Wes Streeting slams ‘wildly out of kilter’ union over online GP access
Health Secretary Wes Streeting slammed the British Medical Association (BMA) as “wildly out of kilter” with GPs over online GP access.
“Their position has been wildly out of kilter with their members in general practice,” he told Times Radio.
“We agreed with the BMA in the GP contract negotiations that we would require all GP practices in England to provide online access, online booking for appointments, bringing the NHS into the 21st century, to give patients more ease and convenience, choice and control.
“You would think that from the howls of outrage we’ve heard from the BMA in recent weeks and from their GP committee, you would think that GPs don’t want to do this, that this is really difficult, that it’s not happening.

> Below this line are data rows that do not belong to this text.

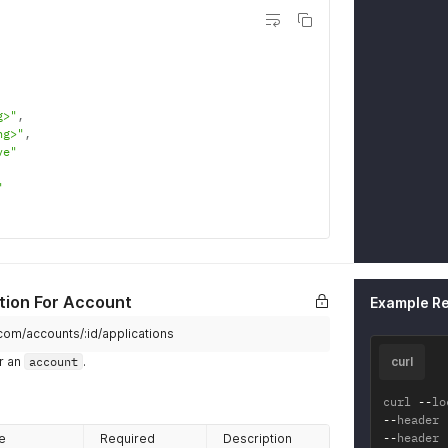
}
,
"key_
"hr
}
}
}
g>"
,
ng>"
,
ve"
"
tion For Account
Example R
.com/accounts/:id/applications
r an
account
.
curl
curl 
--
lo
--
header 
--
header 
e
Required
Description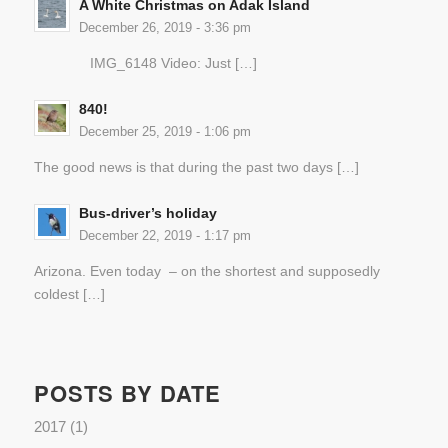
A White Christmas on Adak Island
December 26, 2019 - 3:36 pm
IMG_6148 Video: Just […]
840!
December 25, 2019 - 1:06 pm
The good news is that during the past two days […]
Bus-driver’s holiday
December 22, 2019 - 1:17 pm
Arizona. Even today – on the shortest and supposedly
coldest […]
POSTS BY DATE
2017
(1)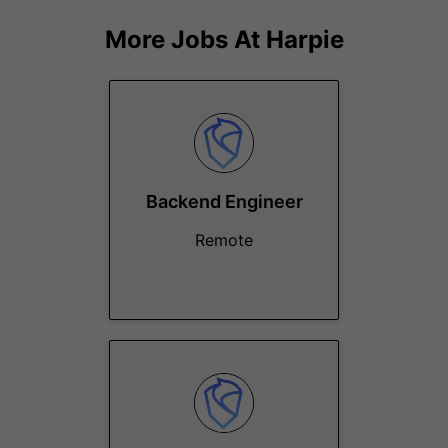
More Jobs At
Harpie
Backend Engineer
Remote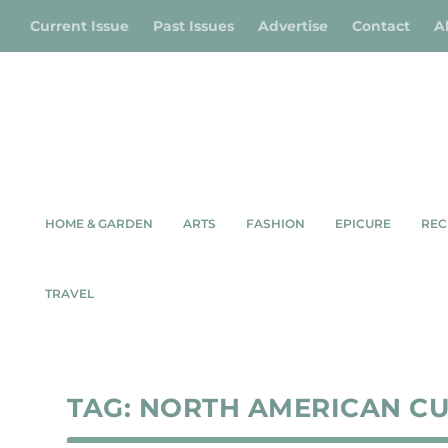
Current Issue
Past Issues
Advertise
Contact
A
HOME & GARDEN
ARTS
FASHION
EPICURE
REC
TRAVEL
TAG:
NORTH AMERICAN C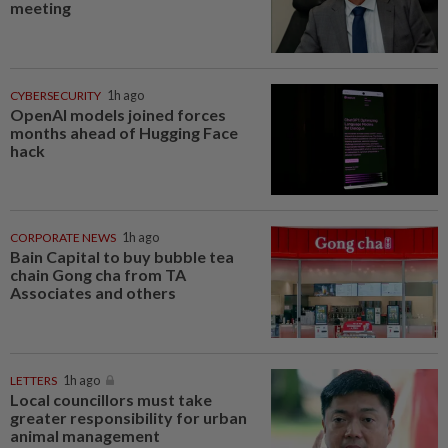
meeting
CYBERSECURITY
1h ago
OpenAI models joined forces
months ahead of Hugging Face
hack
CORPORATE NEWS
1h ago
Bain Capital to buy bubble tea
chain Gong cha from TA
Associates and others
LETTERS
1h ago
Local councillors must take
greater responsibility for urban
animal management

“And yet, when this kicked in, we have seen the overwhelming majority, now 98.7 per cent of GP practices in England, able to provide online access.”
“This could have been an opportunity for real celebration and to say: ‘look at what GPs are doing, look at the modernisation, look at how they’re improving access for patients, look at the fact that patient satisfaction with GP access has increased from 60% when Labour came to office to 75 per cent today’.
“So, this could have been a really great opportunity for Government and BMA and the profession to speak with one voice, but instead what we’ve seen from the GP committee is reflective of where we’ve been with the BMA overall, which is a lot of noise, a lot of outrage, and not speaking for their members, let alone speaking for patients’ interests,” he told Times Radio.